The company followed it up with a $100 million Series B led by Felicia Ventures, with continued support from Benchmark, DST Global, and others.
As of early 2025:
- Mercor is valued at $2 billion
- 300,000+ candidates screened
- 100,000+ interviews completed
- $75M revenue run rate
- 25+ countries served
- 15 full-time employees
All before any of the founders turn 22.
How Mercor’s AI Actually Works
Applicants upload a résumé and complete a 20-minute video interview. The first half covers experience; the second includes a role-specific case study. Mercor’s AI evaluates the responses and builds a skill profile.

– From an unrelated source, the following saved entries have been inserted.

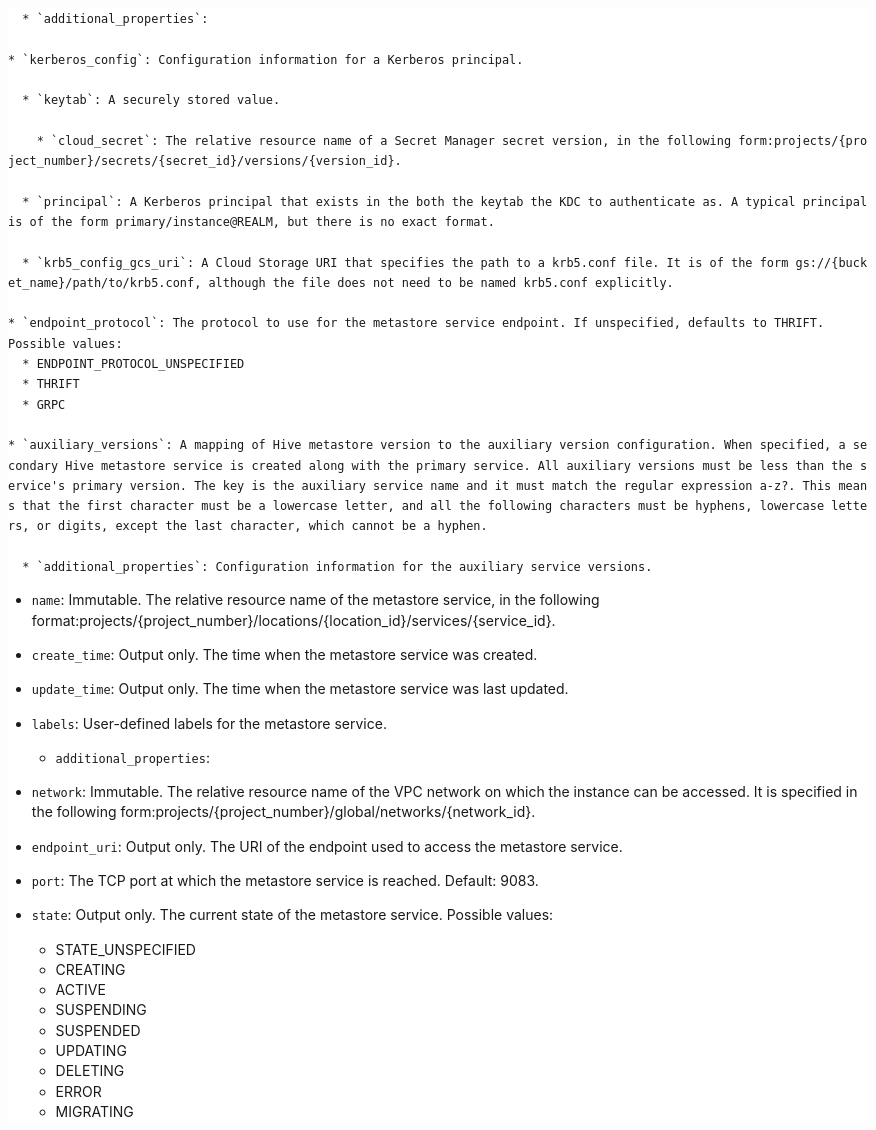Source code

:       * `additional_properties`:

    * `kerberos_config`: Configuration information for a Kerberos principal.

      * `keytab`: A securely stored value.

        * `cloud_secret`: The relative resource name of a Secret Manager secret version, in the following form:projects/{project_number}/secrets/{secret_id}/versions/{version_id}.

      * `principal`: A Kerberos principal that exists in the both the keytab the KDC to authenticate as. A typical principal is of the form primary/instance@REALM, but there is no exact format.

      * `krb5_config_gcs_uri`: A Cloud Storage URI that specifies the path to a krb5.conf file. It is of the form gs://{bucket_name}/path/to/krb5.conf, although the file does not need to be named krb5.conf explicitly.

    * `endpoint_protocol`: The protocol to use for the metastore service endpoint. If unspecified, defaults to THRIFT.
    Possible values:
      * ENDPOINT_PROTOCOL_UNSPECIFIED
      * THRIFT
      * GRPC

    * `auxiliary_versions`: A mapping of Hive metastore version to the auxiliary version configuration. When specified, a secondary Hive metastore service is created along with the primary service. All auxiliary versions must be less than the service's primary version. The key is the auxiliary service name and it must match the regular expression a-z?. This means that the first character must be a lowercase letter, and all the following characters must be hyphens, lowercase letters, or digits, except the last character, which cannot be a hyphen.

      * `additional_properties`: Configuration information for the auxiliary service versions.

  * `name`: Immutable. The relative resource name of the metastore service, in the following format:projects/{project_number}/locations/{location_id}/services/{service_id}.

  * `create_time`: Output only. The time when the metastore service was created.

  * `update_time`: Output only. The time when the metastore service was last updated.

  * `labels`: User-defined labels for the metastore service.

    * `additional_properties`:

  * `network`: Immutable. The relative resource name of the VPC network on which the instance can be accessed. It is specified in the following form:projects/{project_number}/global/networks/{network_id}.

  * `endpoint_uri`: Output only. The URI of the endpoint used to access the metastore service.

  * `port`: The TCP port at which the metastore service is reached. Default: 9083.

  * `state`: Output only. The current state of the metastore service.
  Possible values:
    * STATE_UNSPECIFIED
    * CREATING
    * ACTIVE
    * SUSPENDING
    * SUSPENDED
    * UPDATING
    * DELETING
    * ERROR
    * MIGRATING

For more complex roles, the platform may trigger a second round AI-led interview with deeper assessments.
The goal is speed and accuracy—no drawn-out processes, and less room for bias.
Building with Global Talent in Mind
Mercor isn’t just for Silicon Valley. Its largest talent pool is in India, followed by the U.S. and Southeast Asia. It’s built for global hiring—whether a company needs hourly workers, contractors, or full-time staff.
Until recently, Mercor filled all of its own roles through its platform. The founders believed if they were going to sell hiring software, it had to work for them first.
The Thiel Fellowship Effect
The Thiel Fellowship, launched in 2011 by Peter Thiel, gives young people $100,000 to skip college and build something real. Since its inception, Fellows have created companies now worth over $220 billion.
Mercor may be one of its biggest wins yet.
Thiel’s critics argue the program glamorizes dropping out and encourages risk. But the track record speaks for itself. Other alumni include Ethereum co-founder Vitalik Buterin, Figma’s Dylan Field, Luminar’s Austin Russell, and OYO’s Ritesh Agarwal.
Mercor’s rise will likely cement the Fellowship’s place as one of the most unconventional but effective bets in tech.
What’s Next
Foody, Hiremath, and Midha aren’t following anyone’s blueprint. They’re building their own. And if Mercor keeps growing like this, they may not just change how companies hire—they might change how the next generation thinks about what’s possible.